The proposed project is concerned with the development,analysis and applications of numerical simulation toolsto a number of problems in computational sciences,in particular, in computational physics and computationalmaterial sciences. It is a continuation of PI's past research work in this area that has contributed to the modeling, analysis, and computation of various problems in superconductivity,Bose-Einstein condensation, and phase transitions in binary and multicomponent alloys. In the proposed work, while building upon the past progress,the PI will take on new initiatives in the study of some interesting physical problems at various time and spatial scalesand in the design of new algorithms and efficientsolvers which can then be used to understand experimental phenomenaand the underlying physical and material properties.The proposed works are to be carried out in the following aspects: to develop or refine mathematical models for the underlying physical problems, so to enlarge the range of validity of such models; to analyze these models in order to gain further understanding of their properties and of their solutions; to develop, analyze, andimplement algorithms, in particular, parallel and adaptive algorithms,for the numerical simulation of these models; and to use our algorithms and codes, together with physicists and material scientists, to study some interesting phenomena in physics and material sciences,including the further studies on the quantized vortices in superconductors and Bose-Einstein condensates, on the effects offluctuation and on the validity and the extension of mezoscopic phenomenological models. While we will focus on developing innovative mathematical theory and computational algorithms, comparisons with the physical experiments will also be made whenever possible.

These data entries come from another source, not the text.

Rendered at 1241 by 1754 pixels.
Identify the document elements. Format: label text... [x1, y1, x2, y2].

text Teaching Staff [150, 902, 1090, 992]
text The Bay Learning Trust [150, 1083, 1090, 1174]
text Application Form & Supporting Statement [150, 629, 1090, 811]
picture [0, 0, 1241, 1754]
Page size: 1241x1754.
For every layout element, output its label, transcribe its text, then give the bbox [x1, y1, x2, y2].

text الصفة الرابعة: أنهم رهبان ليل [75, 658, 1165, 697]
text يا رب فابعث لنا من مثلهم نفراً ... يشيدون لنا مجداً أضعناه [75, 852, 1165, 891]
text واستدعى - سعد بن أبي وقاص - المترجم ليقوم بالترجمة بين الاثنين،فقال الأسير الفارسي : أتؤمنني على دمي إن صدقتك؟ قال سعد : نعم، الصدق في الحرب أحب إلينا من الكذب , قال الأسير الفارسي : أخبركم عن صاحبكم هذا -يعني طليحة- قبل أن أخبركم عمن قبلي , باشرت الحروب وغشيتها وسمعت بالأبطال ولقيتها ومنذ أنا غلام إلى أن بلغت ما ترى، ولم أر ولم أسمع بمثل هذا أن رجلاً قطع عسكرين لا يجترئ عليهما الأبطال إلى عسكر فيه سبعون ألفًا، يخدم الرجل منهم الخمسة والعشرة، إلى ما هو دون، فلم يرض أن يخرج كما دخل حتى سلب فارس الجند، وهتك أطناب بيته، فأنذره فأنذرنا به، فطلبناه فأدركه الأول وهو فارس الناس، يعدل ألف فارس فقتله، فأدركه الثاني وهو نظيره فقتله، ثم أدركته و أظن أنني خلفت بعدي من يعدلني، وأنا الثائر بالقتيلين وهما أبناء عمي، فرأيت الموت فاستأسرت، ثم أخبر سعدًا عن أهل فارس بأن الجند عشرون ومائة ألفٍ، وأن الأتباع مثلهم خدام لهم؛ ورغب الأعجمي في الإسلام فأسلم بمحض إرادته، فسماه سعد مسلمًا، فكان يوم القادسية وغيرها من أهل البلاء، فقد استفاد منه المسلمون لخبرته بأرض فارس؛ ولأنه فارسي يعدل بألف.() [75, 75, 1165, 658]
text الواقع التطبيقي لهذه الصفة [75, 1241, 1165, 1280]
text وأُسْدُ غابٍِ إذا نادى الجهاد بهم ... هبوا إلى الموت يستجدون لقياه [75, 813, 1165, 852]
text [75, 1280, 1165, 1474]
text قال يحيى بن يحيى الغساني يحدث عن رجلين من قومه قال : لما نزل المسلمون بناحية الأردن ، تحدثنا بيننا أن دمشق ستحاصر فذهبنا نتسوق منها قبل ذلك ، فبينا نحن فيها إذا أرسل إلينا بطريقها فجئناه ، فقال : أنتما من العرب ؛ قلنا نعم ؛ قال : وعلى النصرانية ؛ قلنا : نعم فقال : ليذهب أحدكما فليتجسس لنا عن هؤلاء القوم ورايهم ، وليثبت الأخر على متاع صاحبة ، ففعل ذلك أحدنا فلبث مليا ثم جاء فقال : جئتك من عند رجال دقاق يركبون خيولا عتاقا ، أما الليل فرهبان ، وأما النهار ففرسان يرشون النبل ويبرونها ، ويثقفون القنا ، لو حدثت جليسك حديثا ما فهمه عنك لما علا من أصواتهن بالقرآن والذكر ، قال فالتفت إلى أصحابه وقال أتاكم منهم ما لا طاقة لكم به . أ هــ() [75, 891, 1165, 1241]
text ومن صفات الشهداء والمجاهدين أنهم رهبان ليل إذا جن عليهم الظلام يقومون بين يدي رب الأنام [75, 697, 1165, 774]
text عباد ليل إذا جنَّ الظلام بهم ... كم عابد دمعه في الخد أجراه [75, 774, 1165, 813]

该项目涉及数值模拟工具的开发、分析和应用，以解决计算科学中的一些问题，特别是计算物理学和计算材料科学。 它是PI过去在这一领域的研究工作的延续，有助于对超导性，玻色-爱因斯坦凝聚和二元及多组分合金相变中的各种问题进行建模，分析和计算。在这项工作中，PI将在过去的进展基础上，在不同时间和空间尺度上研究一些有趣的物理问题，并设计新的算法和有效的求解器，从而可以用来理解实验现象和潜在的物理和材料属性。拟议的工作将在以下几个方面进行：发展或改进基本物理问题的数学模型，以扩大这些模型的有效性范围;分析这些模型，以进一步了解它们的性质和解决方案;开发、分析和实现算法，特别是并行和自适应算法，用于这些模型的数值模拟;并利用我们的算法和程序，与物理学家和材料科学家一起，研究物理学和材料科学中的一些有趣现象，包括对超导体和玻色-爱因斯坦凝聚体中量子化涡旋的进一步研究，对涨落效应的研究，以及对介观唯象模型的有效性和扩展的研究。 虽然我们将专注于开发创新的数学理论和计算算法，但也将尽可能与物理实验进行比较。